■ Required action ■
Rewrite the text of every item below, replacing each "Andreas" with "Andrei" and leaving everything else unchanged.

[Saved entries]
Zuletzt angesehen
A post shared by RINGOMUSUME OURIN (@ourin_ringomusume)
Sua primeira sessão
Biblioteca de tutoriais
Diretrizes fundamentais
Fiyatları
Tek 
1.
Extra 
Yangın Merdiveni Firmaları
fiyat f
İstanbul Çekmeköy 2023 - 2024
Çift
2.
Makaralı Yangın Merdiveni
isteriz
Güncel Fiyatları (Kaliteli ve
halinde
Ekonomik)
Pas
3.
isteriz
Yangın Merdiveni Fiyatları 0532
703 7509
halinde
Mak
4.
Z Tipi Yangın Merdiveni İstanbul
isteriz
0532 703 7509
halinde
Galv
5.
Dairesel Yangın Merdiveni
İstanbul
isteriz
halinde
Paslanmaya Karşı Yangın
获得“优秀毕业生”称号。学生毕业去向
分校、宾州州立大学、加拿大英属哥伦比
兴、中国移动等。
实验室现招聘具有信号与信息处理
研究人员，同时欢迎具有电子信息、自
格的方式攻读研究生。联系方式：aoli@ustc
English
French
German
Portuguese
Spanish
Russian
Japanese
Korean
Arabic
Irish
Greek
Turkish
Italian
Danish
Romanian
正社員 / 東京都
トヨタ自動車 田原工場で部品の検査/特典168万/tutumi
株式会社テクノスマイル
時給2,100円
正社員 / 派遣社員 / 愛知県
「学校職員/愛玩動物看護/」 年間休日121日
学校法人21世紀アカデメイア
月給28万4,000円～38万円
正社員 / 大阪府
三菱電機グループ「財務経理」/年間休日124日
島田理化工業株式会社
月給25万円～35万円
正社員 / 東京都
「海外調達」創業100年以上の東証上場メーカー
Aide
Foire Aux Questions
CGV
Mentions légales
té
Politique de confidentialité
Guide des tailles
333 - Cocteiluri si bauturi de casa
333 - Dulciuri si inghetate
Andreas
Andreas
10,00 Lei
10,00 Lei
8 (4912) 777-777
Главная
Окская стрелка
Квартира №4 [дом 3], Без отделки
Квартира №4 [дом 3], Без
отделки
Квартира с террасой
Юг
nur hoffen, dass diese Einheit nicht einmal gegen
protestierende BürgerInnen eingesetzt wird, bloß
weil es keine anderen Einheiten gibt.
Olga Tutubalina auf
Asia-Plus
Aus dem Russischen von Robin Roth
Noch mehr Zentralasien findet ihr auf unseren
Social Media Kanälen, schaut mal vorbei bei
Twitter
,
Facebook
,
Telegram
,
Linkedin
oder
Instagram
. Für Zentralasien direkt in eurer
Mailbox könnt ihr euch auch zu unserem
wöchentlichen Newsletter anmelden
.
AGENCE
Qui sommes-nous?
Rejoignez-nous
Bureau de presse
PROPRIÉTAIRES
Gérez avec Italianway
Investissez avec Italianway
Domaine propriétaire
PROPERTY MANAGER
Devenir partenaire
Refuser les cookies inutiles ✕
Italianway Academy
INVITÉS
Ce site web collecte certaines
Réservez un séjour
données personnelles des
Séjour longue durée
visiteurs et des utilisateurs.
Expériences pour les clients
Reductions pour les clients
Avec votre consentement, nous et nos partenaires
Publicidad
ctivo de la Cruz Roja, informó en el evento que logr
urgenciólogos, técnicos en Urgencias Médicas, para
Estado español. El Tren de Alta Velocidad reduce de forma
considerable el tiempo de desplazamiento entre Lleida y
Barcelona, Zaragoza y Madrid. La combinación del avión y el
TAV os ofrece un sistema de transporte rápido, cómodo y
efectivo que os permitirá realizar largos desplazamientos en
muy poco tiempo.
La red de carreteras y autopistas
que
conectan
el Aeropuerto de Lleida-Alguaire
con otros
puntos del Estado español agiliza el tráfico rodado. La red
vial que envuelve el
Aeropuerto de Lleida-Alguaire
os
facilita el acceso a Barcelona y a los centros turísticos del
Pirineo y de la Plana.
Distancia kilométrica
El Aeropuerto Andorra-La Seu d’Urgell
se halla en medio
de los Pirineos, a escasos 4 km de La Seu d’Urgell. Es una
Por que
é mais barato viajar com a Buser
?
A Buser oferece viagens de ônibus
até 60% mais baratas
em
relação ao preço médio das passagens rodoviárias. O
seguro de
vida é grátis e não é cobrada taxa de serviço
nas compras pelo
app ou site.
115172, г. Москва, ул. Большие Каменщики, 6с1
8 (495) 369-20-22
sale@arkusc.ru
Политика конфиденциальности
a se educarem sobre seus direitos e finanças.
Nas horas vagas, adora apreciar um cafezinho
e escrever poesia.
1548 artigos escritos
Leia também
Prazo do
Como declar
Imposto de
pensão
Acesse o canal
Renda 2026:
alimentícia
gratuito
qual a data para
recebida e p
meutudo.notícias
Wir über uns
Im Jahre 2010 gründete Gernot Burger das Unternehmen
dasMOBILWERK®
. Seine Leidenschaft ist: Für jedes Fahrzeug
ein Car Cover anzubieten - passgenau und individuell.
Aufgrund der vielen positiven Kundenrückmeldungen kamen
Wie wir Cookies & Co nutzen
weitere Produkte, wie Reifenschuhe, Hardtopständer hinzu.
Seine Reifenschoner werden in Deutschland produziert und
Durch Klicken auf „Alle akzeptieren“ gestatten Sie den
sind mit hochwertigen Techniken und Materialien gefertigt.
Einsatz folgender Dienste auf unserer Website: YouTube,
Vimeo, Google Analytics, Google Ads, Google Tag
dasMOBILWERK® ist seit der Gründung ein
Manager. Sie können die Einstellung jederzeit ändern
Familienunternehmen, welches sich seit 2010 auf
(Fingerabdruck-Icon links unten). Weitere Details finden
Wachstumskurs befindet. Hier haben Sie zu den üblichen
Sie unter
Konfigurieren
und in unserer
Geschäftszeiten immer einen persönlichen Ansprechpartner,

■ Answer for the task ■
Zuletzt angesehen
A post shared by RINGOMUSUME OURIN (@ourin_ringomusume)
Sua primeira sessão
Biblioteca de tutoriais
Diretrizes fundamentais
Fiyatları
Tek 
1.
Extra 
Yangın Merdiveni Firmaları
fiyat f
İstanbul Çekmeköy 2023 - 2024
Çift
2.
Makaralı Yangın Merdiveni
isteriz
Güncel Fiyatları (Kaliteli ve
halinde
Ekonomik)
Pas
3.
isteriz
Yangın Merdiveni Fiyatları 0532
703 7509
halinde
Mak
4.
Z Tipi Yangın Merdiveni İstanbul
isteriz
0532 703 7509
halinde
Galv
5.
Dairesel Yangın Merdiveni
İstanbul
isteriz
halinde
Paslanmaya Karşı Yangın
获得“优秀毕业生”称号。学生毕业去向
分校、宾州州立大学、加拿大英属哥伦比
兴、中国移动等。
实验室现招聘具有信号与信息处理
研究人员，同时欢迎具有电子信息、自
格的方式攻读研究生。联系方式：aoli@ustc
English
French
German
Portuguese
Spanish
Russian
Japanese
Korean
Arabic
Irish
Greek
Turkish
Italian
Danish
Romanian
正社員 / 東京都
トヨタ自動車 田原工場で部品の検査/特典168万/tutumi
株式会社テクノスマイル
時給2,100円
正社員 / 派遣社員 / 愛知県
「学校職員/愛玩動物看護/」 年間休日121日
学校法人21世紀アカデメイア
月給28万4,000円～38万円
正社員 / 大阪府
三菱電機グループ「財務経理」/年間休日124日
島田理化工業株式会社
月給25万円～35万円
正社員 / 東京都
「海外調達」創業100年以上の東証上場メーカー
Aide
Foire Aux Questions
CGV
Mentions légales
té
Politique de confidentialité
Guide des tailles
333 - Cocteiluri si bauturi de casa
333 - Dulciuri si inghetate
Andrei
Andrei
10,00 Lei
10,00 Lei
8 (4912) 777-777
Главная
Окская стрелка
Квартира №4 [дом 3], Без отделки
Квартира №4 [дом 3], Без
отделки
Квартира с террасой
Юг
nur hoffen, dass diese Einheit nicht einmal gegen
protestierende BürgerInnen eingesetzt wird, bloß
weil es keine anderen Einheiten gibt.
Olga Tutubalina auf
Asia-Plus
Aus dem Russischen von Robin Roth
Noch mehr Zentralasien findet ihr auf unseren
Social Media Kanälen, schaut mal vorbei bei
Twitter
,
Facebook
,
Telegram
,
Linkedin
oder
Instagram
. Für Zentralasien direkt in eurer
Mailbox könnt ihr euch auch zu unserem
wöchentlichen Newsletter anmelden
.
AGENCE
Qui sommes-nous?
Rejoignez-nous
Bureau de presse
PROPRIÉTAIRES
Gérez avec Italianway
Investissez avec Italianway
Domaine propriétaire
PROPERTY MANAGER
Devenir partenaire
Refuser les cookies inutiles ✕
Italianway Academy
INVITÉS
Ce site web collecte certaines
Réservez un séjour
données personnelles des
Séjour longue durée
visiteurs et des utilisateurs.
Expériences pour les clients
Reductions pour les clients
Avec votre consentement, nous et nos partenaires
Publicidad
ctivo de la Cruz Roja, informó en el evento que logr
urgenciólogos, técnicos en Urgencias Médicas, para
Estado español. El Tren de Alta Velocidad reduce de forma
considerable el tiempo de desplazamiento entre Lleida y
Barcelona, Zaragoza y Madrid. La combinación del avión y el
TAV os ofrece un sistema de transporte rápido, cómodo y
efectivo que os permitirá realizar largos desplazamientos en
muy poco tiempo.
La red de carreteras y autopistas
que
conectan
el Aeropuerto de Lleida-Alguaire
con otros
puntos del Estado español agiliza el tráfico rodado. La red
vial que envuelve el
Aeropuerto de Lleida-Alguaire
os
facilita el acceso a Barcelona y a los centros turísticos del
Pirineo y de la Plana.
Distancia kilométrica
El Aeropuerto Andorra-La Seu d’Urgell
se halla en medio
de los Pirineos, a escasos 4 km de La Seu d’Urgell. Es una
Por que
é mais barato viajar com a Buser
?
A Buser oferece viagens de ônibus
até 60% mais baratas
em
relação ao preço médio das passagens rodoviárias. O
seguro de
vida é grátis e não é cobrada taxa de serviço
nas compras pelo
app ou site.
115172, г. Москва, ул. Большие Каменщики, 6с1
8 (495) 369-20-22
sale@arkusc.ru
Политика конфиденциальности
a se educarem sobre seus direitos e finanças.
Nas horas vagas, adora apreciar um cafezinho
e escrever poesia.
1548 artigos escritos
Leia também
Prazo do
Como declar
Imposto de
pensão
Acesse o canal
Renda 2026:
alimentícia
gratuito
qual a data para
recebida e p
meutudo.notícias
Wir über uns
Im Jahre 2010 gründete Gernot Burger das Unternehmen
dasMOBILWERK®
. Seine Leidenschaft ist: Für jedes Fahrzeug
ein Car Cover anzubieten - passgenau und individuell.
Aufgrund der vielen positiven Kundenrückmeldungen kamen
Wie wir Cookies & Co nutzen
weitere Produkte, wie Reifenschuhe, Hardtopständer hinzu.
Seine Reifenschoner werden in Deutschland produziert und
Durch Klicken auf „Alle akzeptieren“ gestatten Sie den
sind mit hochwertigen Techniken und Materialien gefertigt.
Einsatz folgender Dienste auf unserer Website: YouTube,
Vimeo, Google Analytics, Google Ads, Google Tag
dasMOBILWERK® ist seit der Gründung ein
Manager. Sie können die Einstellung jederzeit ändern
Familienunternehmen, welches sich seit 2010 auf
(Fingerabdruck-Icon links unten). Weitere Details finden
Wachstumskurs befindet. Hier haben Sie zu den üblichen
Sie unter
Konfigurieren
und in unserer
Geschäftszeiten immer einen persönlichen Ansprechpartner,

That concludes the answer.